To-do item » Restate every line of the material that follows, word for word.

----------

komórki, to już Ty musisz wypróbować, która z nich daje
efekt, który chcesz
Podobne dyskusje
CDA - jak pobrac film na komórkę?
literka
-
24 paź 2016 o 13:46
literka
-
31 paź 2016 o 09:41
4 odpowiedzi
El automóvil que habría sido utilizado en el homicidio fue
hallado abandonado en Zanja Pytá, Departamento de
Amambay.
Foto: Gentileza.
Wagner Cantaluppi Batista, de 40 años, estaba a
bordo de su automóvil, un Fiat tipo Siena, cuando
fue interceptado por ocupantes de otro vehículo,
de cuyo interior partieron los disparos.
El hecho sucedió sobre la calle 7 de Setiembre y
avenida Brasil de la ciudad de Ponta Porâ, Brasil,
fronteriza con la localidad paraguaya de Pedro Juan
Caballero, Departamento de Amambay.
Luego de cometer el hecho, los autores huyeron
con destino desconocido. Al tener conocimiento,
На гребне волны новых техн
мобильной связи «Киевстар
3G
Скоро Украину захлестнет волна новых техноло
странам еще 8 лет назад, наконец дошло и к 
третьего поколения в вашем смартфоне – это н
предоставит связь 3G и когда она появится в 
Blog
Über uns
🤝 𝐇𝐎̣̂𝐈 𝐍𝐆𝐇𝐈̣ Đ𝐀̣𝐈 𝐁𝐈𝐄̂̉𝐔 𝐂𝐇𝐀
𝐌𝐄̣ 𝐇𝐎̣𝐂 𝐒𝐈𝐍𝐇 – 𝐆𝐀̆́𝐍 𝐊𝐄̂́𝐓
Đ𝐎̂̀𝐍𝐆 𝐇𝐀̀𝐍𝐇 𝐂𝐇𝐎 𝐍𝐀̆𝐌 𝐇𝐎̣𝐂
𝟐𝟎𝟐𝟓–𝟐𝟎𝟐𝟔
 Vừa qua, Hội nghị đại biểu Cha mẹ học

----------

Output »
komórki, to już Ty musisz wypróbować, która z nich daje
efekt, który chcesz
Podobne dyskusje
CDA - jak pobrac film na komórkę?
literka
-
24 paź 2016 o 13:46
literka
-
31 paź 2016 o 09:41
4 odpowiedzi
El automóvil que habría sido utilizado en el homicidio fue
hallado abandonado en Zanja Pytá, Departamento de
Amambay.
Foto: Gentileza.
Wagner Cantaluppi Batista, de 40 años, estaba a
bordo de su automóvil, un Fiat tipo Siena, cuando
fue interceptado por ocupantes de otro vehículo,
de cuyo interior partieron los disparos.
El hecho sucedió sobre la calle 7 de Setiembre y
avenida Brasil de la ciudad de Ponta Porâ, Brasil,
fronteriza con la localidad paraguaya de Pedro Juan
Caballero, Departamento de Amambay.
Luego de cometer el hecho, los autores huyeron
con destino desconocido. Al tener conocimiento,
На гребне волны новых техн
мобильной связи «Киевстар
3G
Скоро Украину захлестнет волна новых техноло
странам еще 8 лет назад, наконец дошло и к 
третьего поколения в вашем смартфоне – это н
предоставит связь 3G и когда она появится в 
Blog
Über uns
🤝 𝐇𝐎̣̂𝐈 𝐍𝐆𝐇𝐈̣ Đ𝐀̣𝐈 𝐁𝐈𝐄̂̉𝐔 𝐂𝐇𝐀
𝐌𝐄̣ 𝐇𝐎̣𝐂 𝐒𝐈𝐍𝐇 – 𝐆𝐀̆́𝐍 𝐊𝐄̂́𝐓
Đ𝐎̂̀𝐍𝐆 𝐇𝐀̀𝐍𝐇 𝐂𝐇𝐎 𝐍𝐀̆𝐌 𝐇𝐎̣𝐂
𝟐𝟎𝟐𝟓–𝟐𝟎𝟐𝟔
 Vừa qua, Hội nghị đại biểu Cha mẹ học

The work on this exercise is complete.